Minwu Kim, Anubhav Shrestha, Safal Shrestha, Aadim Nepal, Keith Ross
New York University Abu Dhabi
arXiv (2025)
Reasoning RL

📝 Paper Summary

LLM Reasoning Reinforcement Learning with Verifiable Rewards (RLVR) Knowledge Distillation
RLVR improves accuracy by reinforcing easy problems at the expense of hard ones without expanding capability, whereas distillation can expand capability only when it introduces new knowledge.
Core Problem
While RLVR improves the probability of generating correct answers (accuracy), it often fails to enable models to solve previously unsolvable problems (capability), and the mechanisms behind this limitation are poorly understood.
Why it matters:
  • Understanding whether methods like RLVR actually teach new skills or just amplify existing ones is critical for developing Artificial General Intelligence (AGI)
  • Current reasoning models often plateau in capability despite expensive RL training cycles
  • Distinguishing between 'reasoning patterns' and 'knowledge' helps optimize training recipes (e.g., when to use distillation vs. RL)
Concrete Example: A base model might solve a hard math problem 1 out of 256 times.

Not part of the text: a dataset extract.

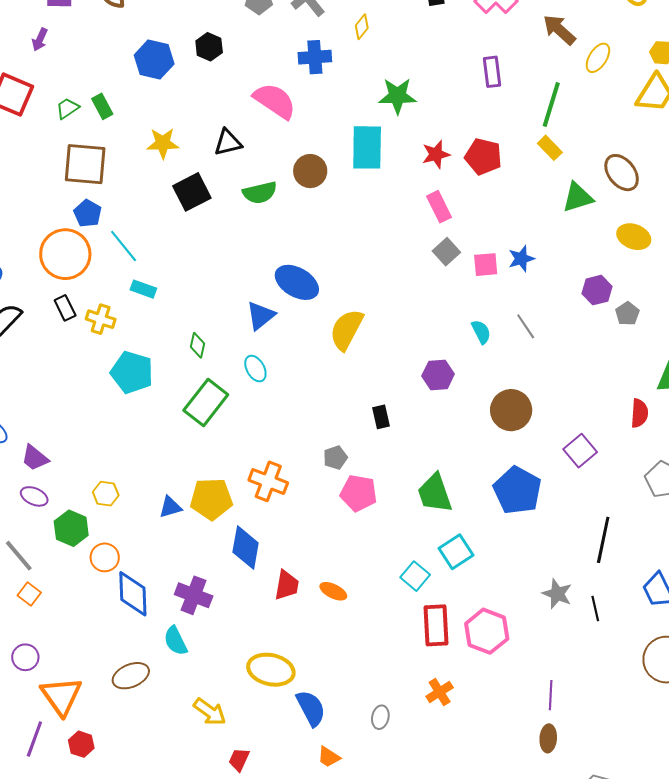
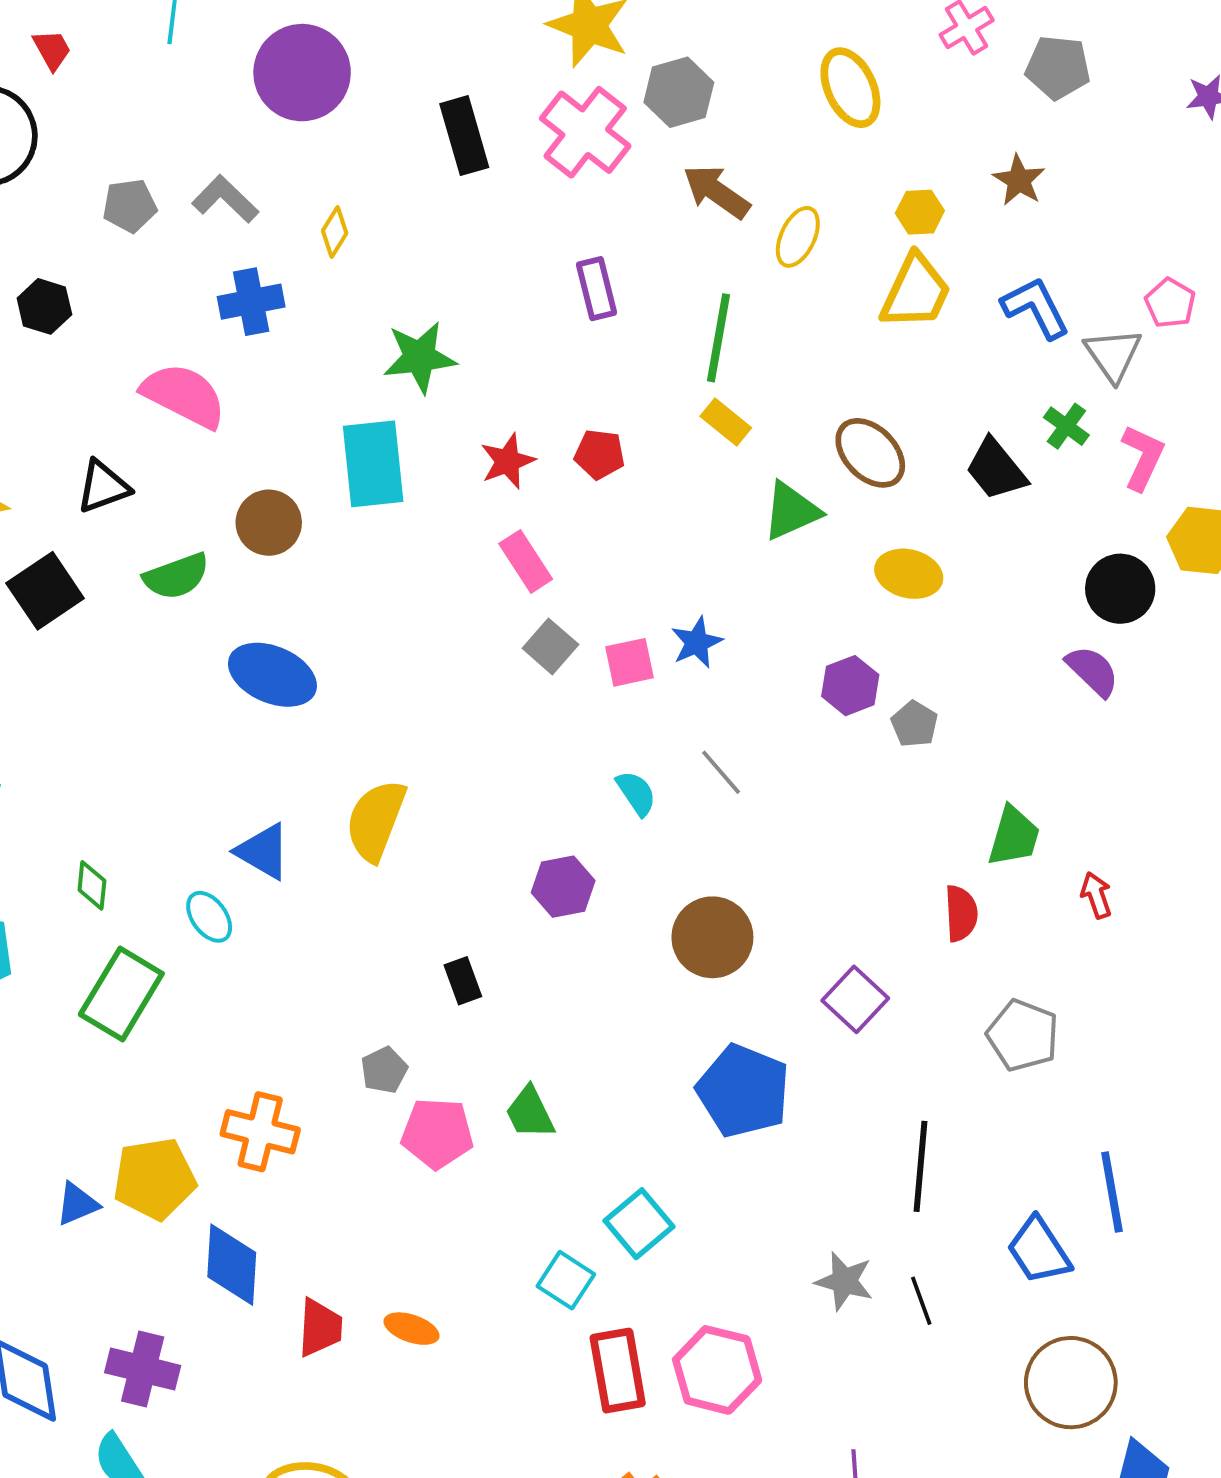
red pentagon: (483, 157) -> (599, 454), size x0.7
blue ellipse: (297, 282) -> (272, 675), moved
blue triangle: (261, 316) -> (263, 851), moved, turned -44
green trapezoid: (435, 493) -> (530, 1113), moved, size x0.7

After RLVR training, instead of improving, the model might solve it 0 times because the training algorithm (GRPO) ignores batches where all responses are wrong, causing the model to optimize only for easier questions it can already solve frequently.
Key Novelty
The 'Sacrificing-Difficult-Problems' Phenomenon in RLVR
  • Demonstrates that RLVR improves overall accuracy by boosting performance on easy questions while actually degrading performance on the hardest questions (those with near-zero initial success probability)
  • Attributes this to policy gradient algorithms like GRPO, which update parameters based only on questions where at least one correct response is generated, effectively ignoring difficult problems
  • Disentangles 'reasoning patterns' from 'knowledge' in distillation, showing that distilling reasoning patterns alone (like RLVR) improves accuracy, while distilling from a teacher with more knowledge expands capability
Architecture
Architecture Figure Figure 2 (implied)
A transition matrix showing how questions move between success-rate bins before and after RLVR training
Evaluation Highlights
  • RLVR increases test accuracy of Qwen2.5-1.5B-Math from 62.6% to 74.8% on MATH 500, but fails to improve capability (pass@256), which often remains stagnant.
  • In difficulty bin analysis, questions with low initial success probability (1-4 successes out of 256) stagnate or regress: 16.7% of such questions drop to 0 successes after RLVR training.
  • Distilling the RLVR model's responses into the base model achieves 74.2% accuracy (matching the RLVR model itself), whereas self-distillation (base model on itself) only reaches 63.4%.
Breakthrough Assessment
7/10
Provides a crucial diagnostic insight into why RLVR fails to generalize to harder problems. While it doesn't propose a new SOTA method, the analysis of the 'sacrificing' mechanism is a valuable contribution to the science of LLM training.